High Energy

Year: 1995

Length: 60 minutes

Purchase this film

Photo Gallery

To Melissa Franklin, staying up all night building a machine that zaps subatomic particles is as much of a kick as staying up all night listening to Frank Zappa albums.
Overview

To Melissa Franklin, staying up all night building a machine that zaps subatomic particles is as much of a kick as staying up all night listening to Frank Zappa albums. Franklin, Harvard University's first tenured female professor of physics -- a field traditionally dominated by men -- actually has much in common with the late musician. Like Zappa, she's an eclectic innovator with a somewhat quirky sense of humor and a passion for unconventional music. The multimillion-dollar, 140-ton massive particle detector at Chicago's Fermi Lab, which Franklin helped build, is to her "a beautiful object, like a sculpture."

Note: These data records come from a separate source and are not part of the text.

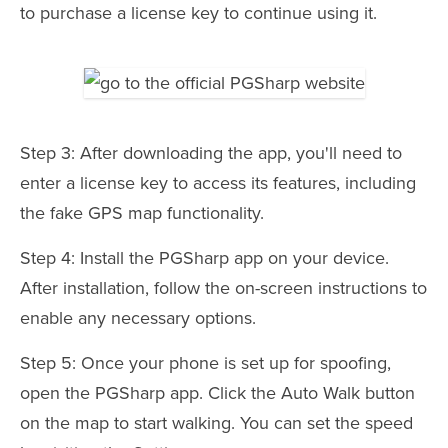
to purchase a license key to continue using it.
Step 3: After downloading the app, you'll need to
enter a license key to access its features, including
the fake GPS map functionality.
Step 4: Install the PGSharp app on your device.
After installation, follow the on-screen instructions to
enable any necessary options.
Step 5: Once your phone is set up for spoofing,
open the PGSharp app. Click the Auto Walk button
on the map to start walking. You can set the speed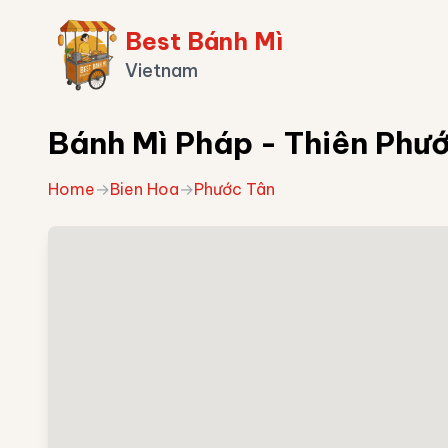
Best Bánh Mì
Vietnam
Bánh Mì Pháp - Thiên Phư
Home
→
Bien Hoa
→
Phước Tân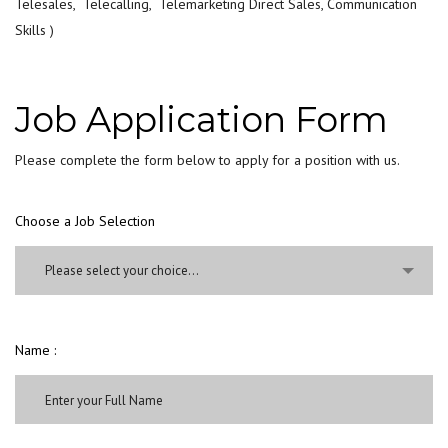
Telesales, Telecalling, Telemarketing Direct Sales, Communication
Skills )
Job Application Form
Please complete the form below to apply for a position with us.
Choose a Job Selection
Please select your choice...
Name :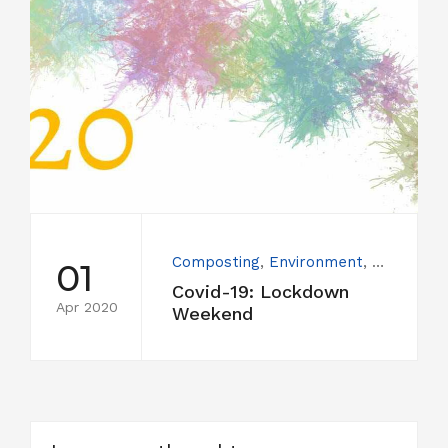
Composting
,
Environment
,
People
,
U
01
Covid-19: Lockdown
Apr 2020
Weekend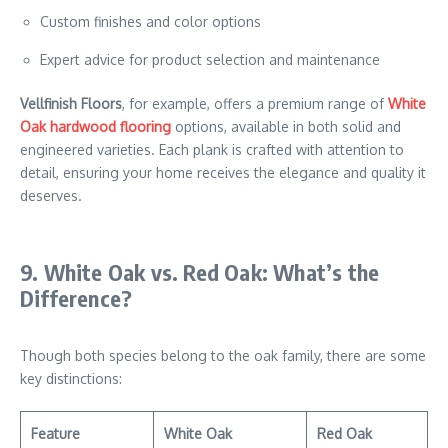
Custom finishes and color options
Expert advice for product selection and maintenance
Vellfinish Floors
, for example, offers a premium range of
White
Oak hardwood flooring
options, available in both solid and
engineered varieties. Each plank is crafted with attention to
detail, ensuring your home receives the elegance and quality it
deserves.
9. White Oak vs. Red Oak: What’s the
Difference?
Though both species belong to the oak family, there are some
key distinctions:
Feature
White Oak
Red Oak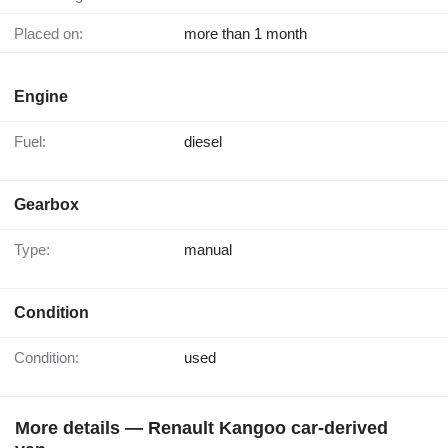
Placed on:
more than 1 month
Engine
Fuel:
diesel
Gearbox
Type:
manual
Condition
Condition:
used
More details — Renault Kangoo car-derived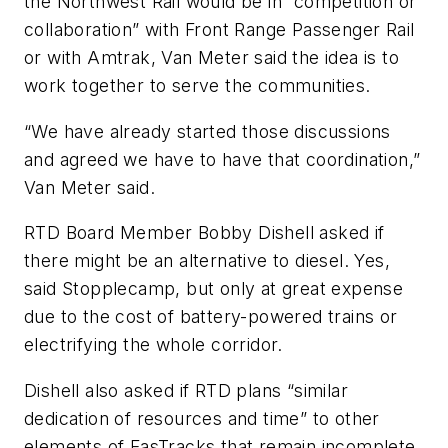
the Northwest Rail would be in “competition or
collaboration” with Front Range Passenger Rail
or with Amtrak, Van Meter said the idea is to
work together to serve the communities.
“We have already started those discussions
and agreed we have to have that coordination,”
Van Meter said.
RTD Board Member Bobby Dishell asked if
there might be an alternative to diesel. Yes,
said Stopplecamp, but only at great expense
due to the cost of battery-powered trains or
electrifying the whole corridor.
Dishell also asked if RTD plans “similar
dedication of resources and time” to other
elements of FasTracks that remain incomplete.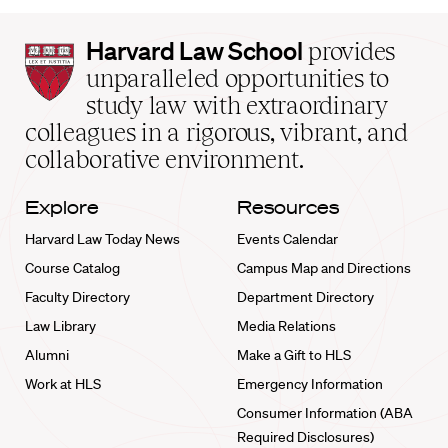
Harvard
Harvard Law School
provides
Law
unparalleled opportunities to
School
study law with extraordinary
home
colleagues in a rigorous, vibrant, and
collaborative environment.
Explore
Resources
Harvard Law Today News
Events Calendar
Course Catalog
Campus Map and Directions
Faculty Directory
Department Directory
Law Library
Media Relations
Alumni
Make a Gift to HLS
Work at HLS
Emergency Information
Consumer Information (ABA
Required Disclosures)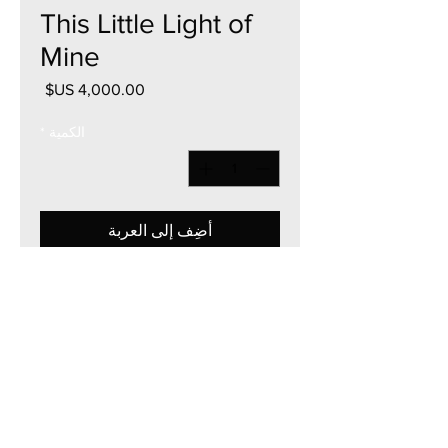
This Little Light of
Mine
السعر
*
الكمية
أضِف إلى العربة
40"W x 40"H
Acrylic on Canvas
Framed & Mount Ready
2025
Currency - USD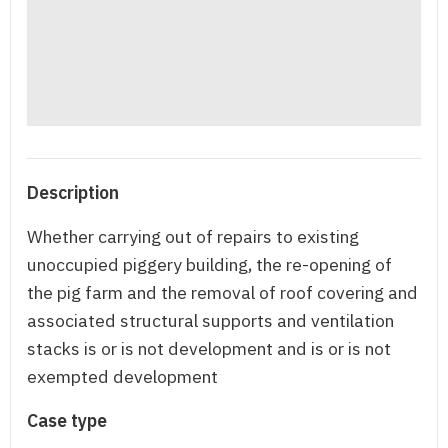
Description
Whether carrying out of repairs to existing
unoccupied piggery building, the re-opening of
the pig farm and the removal of roof covering and
associated structural supports and ventilation
stacks is or is not development and is or is not
exempted development
Case type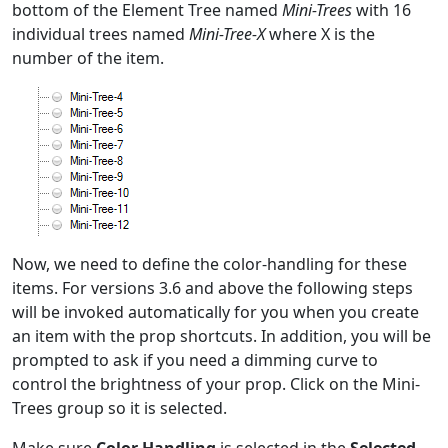
bottom of the Element Tree named
Mini-Trees
with 16
individual trees named
Mini-Tree-X
where X is the
number of the item.
Now, we need to define the color-handling for these
items. For versions 3.6 and above the following steps
will be invoked automatically for you when you create
an item with the prop shortcuts. In addition, you will be
prompted to ask if you need a dimming curve to
control the brightness of your prop. Click on the Mini-
Trees group so it is selected.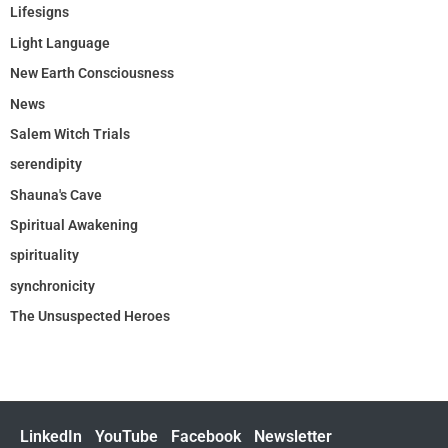
Lifesigns
Light Language
New Earth Consciousness
News
Salem Witch Trials
serendipity
Shauna's Cave
Spiritual Awakening
spirituality
synchronicity
The Unsuspected Heroes
LinkedIn
YouTube
Facebook
Newsletter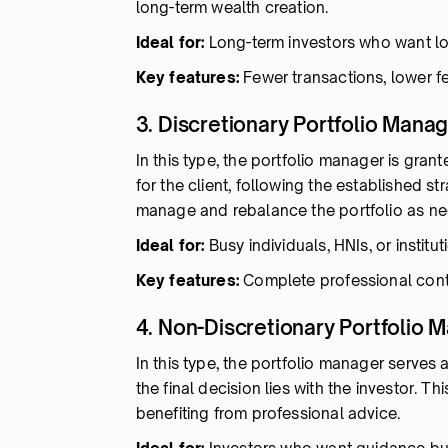
long-term wealth creation.
Ideal for:
Long-term investors who want lo
Key features:
Fewer transactions, lower fe
3. Discretionary Portfolio Man
In this type, the portfolio manager is gran
for the client, following the established st
manage and rebalance the portfolio as n
Ideal for:
Busy individuals, HNIs, or instit
Key features:
Complete professional contr
4. Non-Discretionary Portfolio
In this type, the portfolio manager serve
the final decision lies with the investor. Th
benefiting from professional advice.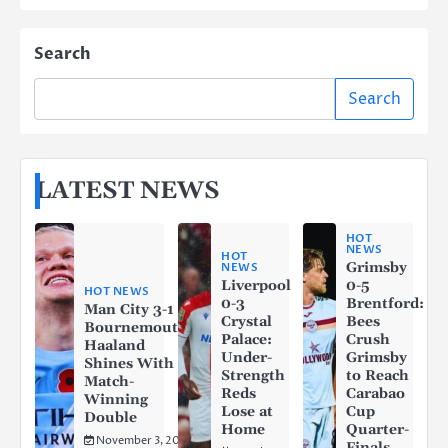
Search
Search
LATEST NEWS
HOT
NEWS
HOT
Grimsby
NEWS
Liverpool
0-5
HOT NEWS
0-3
Brentford:
Man City 3-1
Crystal
Bees
Bournemouth:
Palace:
Crush
Haaland
Under-
Grimsby
Shines With a
Strength
to Reach
Match-
Reds
Carabao
Winning
Lose at
Cup
Double
Home
Quarter-
November 3, 2025
Finals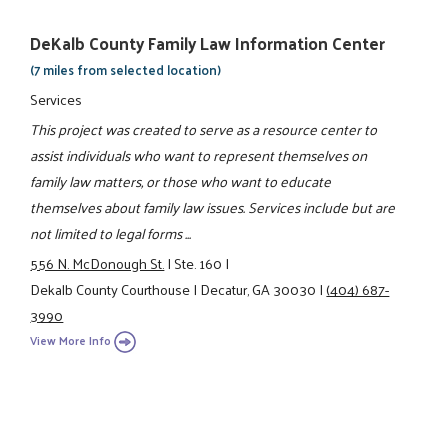
DeKalb County Family Law Information Center
(7 miles from selected location)
Services
This project was created to serve as a resource center to
assist individuals who want to represent themselves on
family law matters, or those who want to educate
themselves about family law issues. Services include but are
not limited to legal forms ...
556 N. McDonough St.
|
Ste. 160
|
Dekalb County Courthouse
|
Decatur, GA 30030
|
(404) 687-
3990
View More Info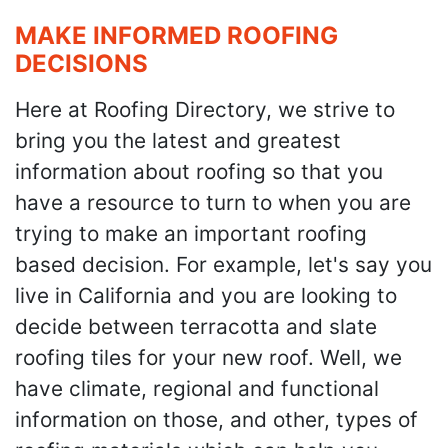
MAKE INFORMED ROOFING
DECISIONS
Here at Roofing Directory, we strive to
bring you the latest and greatest
information about roofing so that you
have a resource to turn to when you are
trying to make an important roofing
based decision. For example, let's say you
live in California and you are looking to
decide between terracotta and slate
roofing tiles for your new roof. Well, we
have climate, regional and functional
information on those, and other, types of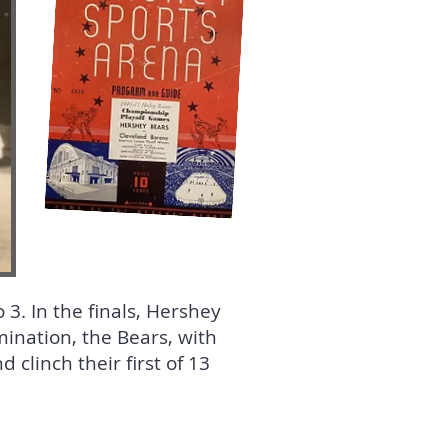
3. In the finals, Hershey
mination, the Bears, with
clinch their first of 13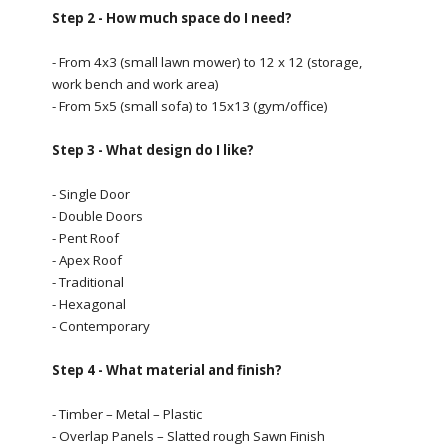
Step 2 - How much space do I need?
- From 4x3 (small lawn mower) to 12 x 12 (storage,
work bench and work area)
- From 5x5 (small sofa) to 15x13 (gym/office)
Step 3 - What design do I like?
- Single Door
- Double Doors
- Pent Roof
- Apex Roof
- Traditional
- Hexagonal
- Contemporary
Step 4 - What material and finish?
- Timber – Metal – Plastic
- Overlap Panels – Slatted rough Sawn Finish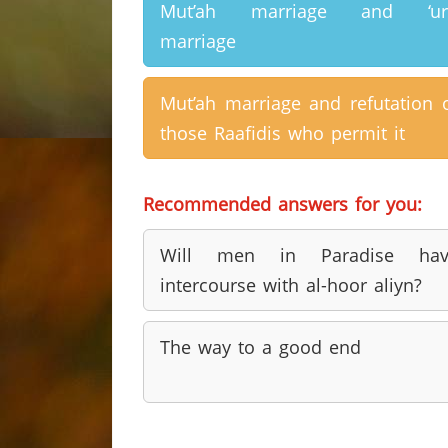
Mut’ah marriage and ‘urf
marriage
Mut’ah marriage and refutation 
those Raafidis who permit it
Recommended answers for you:
Will men in Paradise hav
intercourse with al-hoor aliyn?
The way to a good end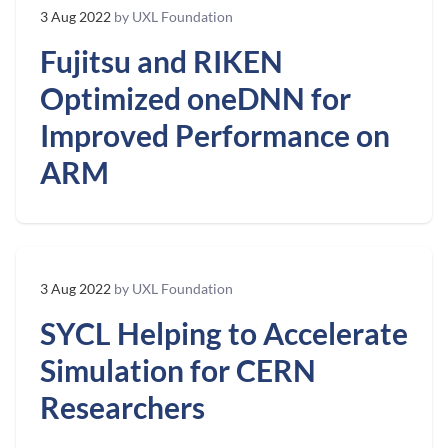
3 Aug 2022
by UXL Foundation
Fujitsu and RIKEN
Optimized oneDNN for
Improved Performance on
ARM
3 Aug 2022
by UXL Foundation
SYCL Helping to Accelerate
Simulation for CERN
Researchers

Broadcast nationally as the lead film in the PBS series, Discovering Women

Awards & Press

Praise for "High Energy"

"Start off with Melissa Franklin, a Canadian at Harvard because Toronto turned her down, as much at home in the music of Frank Zappa as she is in the world of supercolliders, and equally funny about both. You'll be hooked."

-John Leonard, NEW YORK MAGAZINE

"Rarely has TV made science look like this much fun. Harvard Professor Franklin, the subject of ... HIGH ENERGY, designed a 70-ton collider detector microscope to track the tiniest particles in the universe in the hopes of better understanding the process that caused life on Earth. She described the excitement of her first college physics project as a rush akin to staying up all night listening to Frank Zappa, except 'You got to stay up all night building things. What could be better?' A free spirit with a stand-up comic's timing and contagious self-confidence, Franklin is shown in a rare moment of relaxation listening to Nirvana at head-splitting levels."

-Joyce Millman, SAN FRANCISCO EXAMINER

"As producer David Sutherland's at-work and at-home portrait reveals, this facinating female breaks ground and opens doors everyday, and as she practices science, it's anything but dull."

-Ann Hodges, HOUSTON CHRONICLE

Awards

CINE Golden Eagle, 1995

Christopher Award, 1996

Exception Merit Media Award Winner, 1996 (co-sponsored by the National Women's Political Caucus and Radcliffe College)

Gold Apple Award, National Educational Media Network Competition, 1996

Full Length Reviews

PBS SERIES "DISCOVERS" WOMEN IN SCIENCE FIELDS

First meet Melissa Franklin, energetic "high energy" physicist, a onetime jazz disc jockey, the first woman tenured professor of science at Harvard University. She got that job after her own alma mater, the University of Toronto, turned her down.

In the Fermi National Acceleration Laboratory in Chicago, where she has helped to build "the world's biggest microscope," she's now searching for the universe's smallest particles. She wants to smack two of them together to see what happens.

As producer David Sutherland's at-work and at-home portrait reveals, this fascinating female breaks ground and open doors every day, and as she practices science, it's anything but dull.

High energy physics, as her male colleagues explain, is a macho thing of locker-room camaraderie, "a very special branch of physics that has been traditionally a man's role." Franklin has to work to win the good old boys' acceptance.

She's a great ambassador for science in the classrooms and a passionate supporter of the late, lamented super collider. She was devastated when Congress scrapped it.

"We are killing my field," she told TV critics in Los Angeles. "It's a complete lack of vision." It was the only time this "discovering" woman sounded downbeat.